BEGIN DATA SHOWN

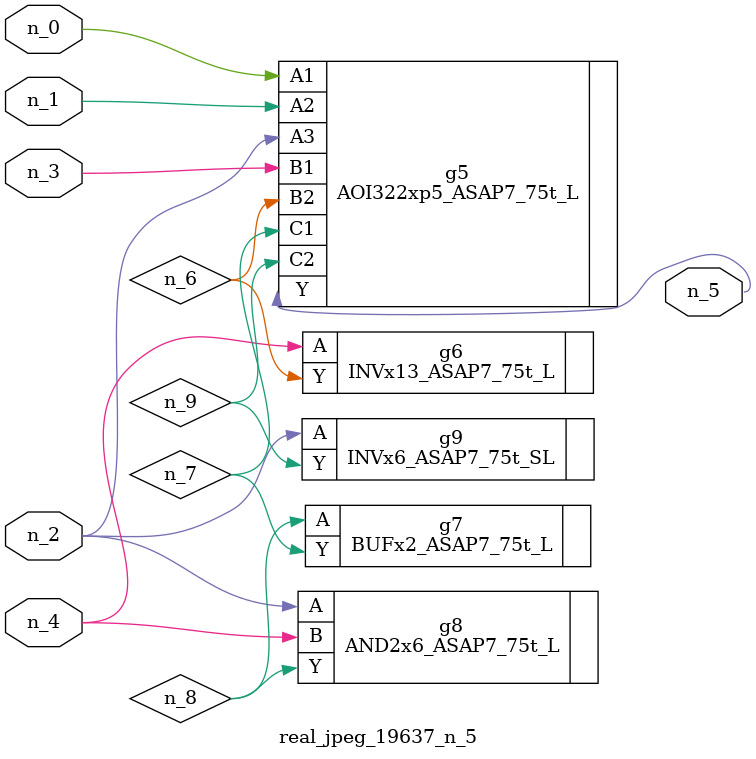
<source format=v>
module real_jpeg_19637_n_5 (n_4, n_0, n_1, n_2, n_3, n_5);

input n_4;
input n_0;
input n_1;
input n_2;
input n_3;

output n_5;

wire n_8;
wire n_6;
wire n_7;
wire n_9;

AOI322xp5_ASAP7_75t_L g5 ( 
.A1(n_0),
.A2(n_1),
.A3(n_2),
.B1(n_3),
.B2(n_6),
.C1(n_7),
.C2(n_9),
.Y(n_5)
);

AND2x6_ASAP7_75t_L g8 ( 
.A(n_2),
.B(n_4),
.Y(n_8)
);

INVx6_ASAP7_75t_SL g9 ( 
.A(n_2),
.Y(n_9)
);

INVx13_ASAP7_75t_L g6 ( 
.A(n_4),
.Y(n_6)
);

BUFx2_ASAP7_75t_L g7 ( 
.A(n_8),
.Y(n_7)
);


endmodule
</source>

END DATA SHOWN

In the records above, locate each line with the word "input". Copy all such lines.

ANSWER FOR THIS EXERCISE:
input n_4;
input n_0;
input n_1;
input n_2;
input n_3;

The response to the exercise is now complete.